» **TASK DETAILS**
When the line containing "The vote pubkey" appears in the entries below, begin printing there and stop after the line containing "If you have"; print each of those lines exactly and no other line.

» **SOURCE INFORMATION**
┏━━

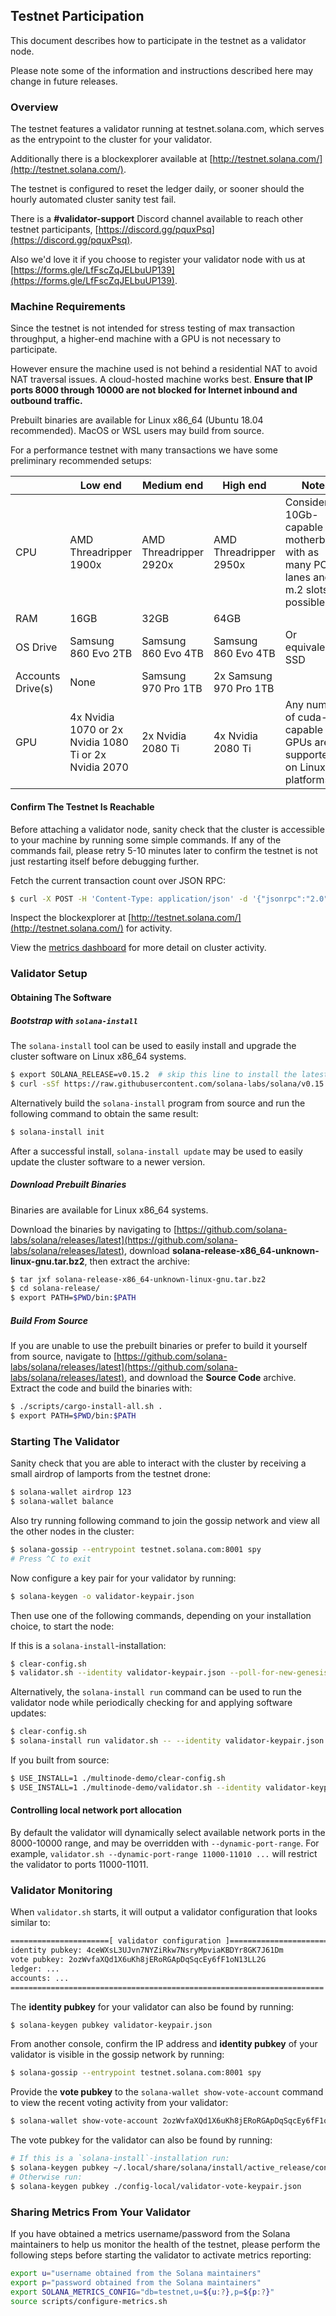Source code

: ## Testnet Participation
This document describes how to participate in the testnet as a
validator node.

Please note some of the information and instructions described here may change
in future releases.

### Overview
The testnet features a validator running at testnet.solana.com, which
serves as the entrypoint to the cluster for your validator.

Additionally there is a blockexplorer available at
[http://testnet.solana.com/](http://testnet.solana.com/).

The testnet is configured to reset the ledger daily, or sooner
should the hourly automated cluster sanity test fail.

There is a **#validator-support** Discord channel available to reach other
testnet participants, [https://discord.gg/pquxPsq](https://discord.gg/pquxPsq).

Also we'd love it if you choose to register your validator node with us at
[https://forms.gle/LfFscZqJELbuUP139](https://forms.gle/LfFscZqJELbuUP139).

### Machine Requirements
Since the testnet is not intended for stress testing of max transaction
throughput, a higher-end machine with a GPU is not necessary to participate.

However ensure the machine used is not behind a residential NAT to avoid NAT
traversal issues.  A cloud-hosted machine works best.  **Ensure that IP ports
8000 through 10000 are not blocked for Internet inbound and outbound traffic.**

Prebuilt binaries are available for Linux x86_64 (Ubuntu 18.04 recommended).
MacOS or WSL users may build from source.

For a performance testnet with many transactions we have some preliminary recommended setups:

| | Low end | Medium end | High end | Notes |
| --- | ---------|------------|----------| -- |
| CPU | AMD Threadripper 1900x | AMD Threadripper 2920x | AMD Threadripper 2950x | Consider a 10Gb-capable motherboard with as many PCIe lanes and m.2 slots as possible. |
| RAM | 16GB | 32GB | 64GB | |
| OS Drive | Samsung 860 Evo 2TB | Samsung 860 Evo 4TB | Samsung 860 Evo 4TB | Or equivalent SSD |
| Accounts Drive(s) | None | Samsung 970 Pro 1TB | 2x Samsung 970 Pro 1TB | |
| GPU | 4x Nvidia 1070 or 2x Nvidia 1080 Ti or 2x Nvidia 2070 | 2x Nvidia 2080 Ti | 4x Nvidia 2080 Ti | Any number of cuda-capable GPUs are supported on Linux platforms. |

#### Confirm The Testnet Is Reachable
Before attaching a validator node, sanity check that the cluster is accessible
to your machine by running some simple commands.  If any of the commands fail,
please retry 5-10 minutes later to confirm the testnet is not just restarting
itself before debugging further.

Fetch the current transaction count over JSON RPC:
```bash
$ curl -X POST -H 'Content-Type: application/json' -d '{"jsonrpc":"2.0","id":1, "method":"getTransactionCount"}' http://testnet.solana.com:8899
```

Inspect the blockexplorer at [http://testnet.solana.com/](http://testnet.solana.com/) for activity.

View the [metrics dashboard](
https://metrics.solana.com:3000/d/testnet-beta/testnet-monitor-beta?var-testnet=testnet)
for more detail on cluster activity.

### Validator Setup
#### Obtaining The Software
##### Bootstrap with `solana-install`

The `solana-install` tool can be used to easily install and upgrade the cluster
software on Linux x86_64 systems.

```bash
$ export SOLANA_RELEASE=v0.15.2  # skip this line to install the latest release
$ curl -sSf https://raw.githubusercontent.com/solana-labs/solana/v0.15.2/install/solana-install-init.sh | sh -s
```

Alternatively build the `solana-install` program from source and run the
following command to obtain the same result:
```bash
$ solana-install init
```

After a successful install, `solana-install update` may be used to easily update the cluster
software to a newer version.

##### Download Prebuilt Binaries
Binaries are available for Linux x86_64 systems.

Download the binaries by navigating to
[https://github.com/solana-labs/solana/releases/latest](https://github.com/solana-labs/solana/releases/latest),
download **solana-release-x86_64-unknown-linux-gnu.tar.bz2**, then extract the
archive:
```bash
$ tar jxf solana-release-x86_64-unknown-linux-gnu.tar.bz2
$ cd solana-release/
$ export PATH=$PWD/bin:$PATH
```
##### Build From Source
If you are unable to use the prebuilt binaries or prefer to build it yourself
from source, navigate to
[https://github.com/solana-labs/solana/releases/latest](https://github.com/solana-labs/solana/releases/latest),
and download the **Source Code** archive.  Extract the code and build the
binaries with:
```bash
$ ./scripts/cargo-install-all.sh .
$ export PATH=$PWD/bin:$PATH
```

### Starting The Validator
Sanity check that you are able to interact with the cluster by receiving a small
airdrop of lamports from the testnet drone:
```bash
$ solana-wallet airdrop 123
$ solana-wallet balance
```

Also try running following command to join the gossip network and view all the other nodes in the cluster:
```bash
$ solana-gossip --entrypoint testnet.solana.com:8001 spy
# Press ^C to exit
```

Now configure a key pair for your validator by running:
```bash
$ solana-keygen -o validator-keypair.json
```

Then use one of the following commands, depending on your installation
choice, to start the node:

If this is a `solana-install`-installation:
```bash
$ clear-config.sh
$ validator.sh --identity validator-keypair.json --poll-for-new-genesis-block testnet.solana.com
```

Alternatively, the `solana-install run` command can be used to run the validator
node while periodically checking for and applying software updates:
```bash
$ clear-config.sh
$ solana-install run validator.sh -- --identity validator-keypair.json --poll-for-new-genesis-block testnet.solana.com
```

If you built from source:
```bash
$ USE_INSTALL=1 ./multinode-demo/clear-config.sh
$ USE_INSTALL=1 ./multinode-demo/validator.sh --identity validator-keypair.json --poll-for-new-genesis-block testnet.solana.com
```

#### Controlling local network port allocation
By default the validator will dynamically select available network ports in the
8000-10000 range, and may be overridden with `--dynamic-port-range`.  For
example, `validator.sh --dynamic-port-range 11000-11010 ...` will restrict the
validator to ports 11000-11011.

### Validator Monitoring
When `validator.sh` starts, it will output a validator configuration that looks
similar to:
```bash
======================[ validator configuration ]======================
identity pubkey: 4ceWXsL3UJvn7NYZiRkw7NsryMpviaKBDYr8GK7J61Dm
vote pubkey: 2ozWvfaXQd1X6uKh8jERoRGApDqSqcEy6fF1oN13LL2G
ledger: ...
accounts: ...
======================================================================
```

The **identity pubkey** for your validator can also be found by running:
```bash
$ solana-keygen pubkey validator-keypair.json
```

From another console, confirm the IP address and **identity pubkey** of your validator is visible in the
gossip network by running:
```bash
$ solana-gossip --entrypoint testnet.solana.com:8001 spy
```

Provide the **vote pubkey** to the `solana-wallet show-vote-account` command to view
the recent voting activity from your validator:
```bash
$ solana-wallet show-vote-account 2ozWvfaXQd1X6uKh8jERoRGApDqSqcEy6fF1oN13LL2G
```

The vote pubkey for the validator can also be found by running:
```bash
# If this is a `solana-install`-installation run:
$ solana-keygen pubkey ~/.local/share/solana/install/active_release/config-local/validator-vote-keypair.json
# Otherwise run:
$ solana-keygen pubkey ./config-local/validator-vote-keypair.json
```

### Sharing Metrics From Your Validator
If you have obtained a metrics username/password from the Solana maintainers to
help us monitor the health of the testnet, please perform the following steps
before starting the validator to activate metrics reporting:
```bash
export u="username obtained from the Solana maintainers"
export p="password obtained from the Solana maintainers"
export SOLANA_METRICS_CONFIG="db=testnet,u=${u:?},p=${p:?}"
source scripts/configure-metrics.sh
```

┗━━
┏━━

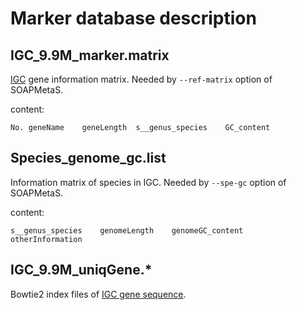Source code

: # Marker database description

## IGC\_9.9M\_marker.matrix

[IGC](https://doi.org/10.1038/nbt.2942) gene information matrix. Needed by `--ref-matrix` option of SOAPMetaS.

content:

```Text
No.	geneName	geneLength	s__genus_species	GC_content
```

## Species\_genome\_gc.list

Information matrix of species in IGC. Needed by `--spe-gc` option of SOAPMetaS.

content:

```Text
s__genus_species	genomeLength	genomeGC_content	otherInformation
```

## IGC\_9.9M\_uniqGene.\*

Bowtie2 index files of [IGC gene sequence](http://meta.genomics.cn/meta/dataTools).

┗━━

» **TASK RESPONSE**
The vote pubkey for the validator can also be found by running:
```bash
# If this is a `solana-install`-installation run:
$ solana-keygen pubkey ~/.local/share/solana/install/active_release/config-local/validator-vote-keypair.json
# Otherwise run:
$ solana-keygen pubkey ./config-local/validator-vote-keypair.json
```

### Sharing Metrics From Your Validator
If you have obtained a metrics username/password from the Solana maintainers to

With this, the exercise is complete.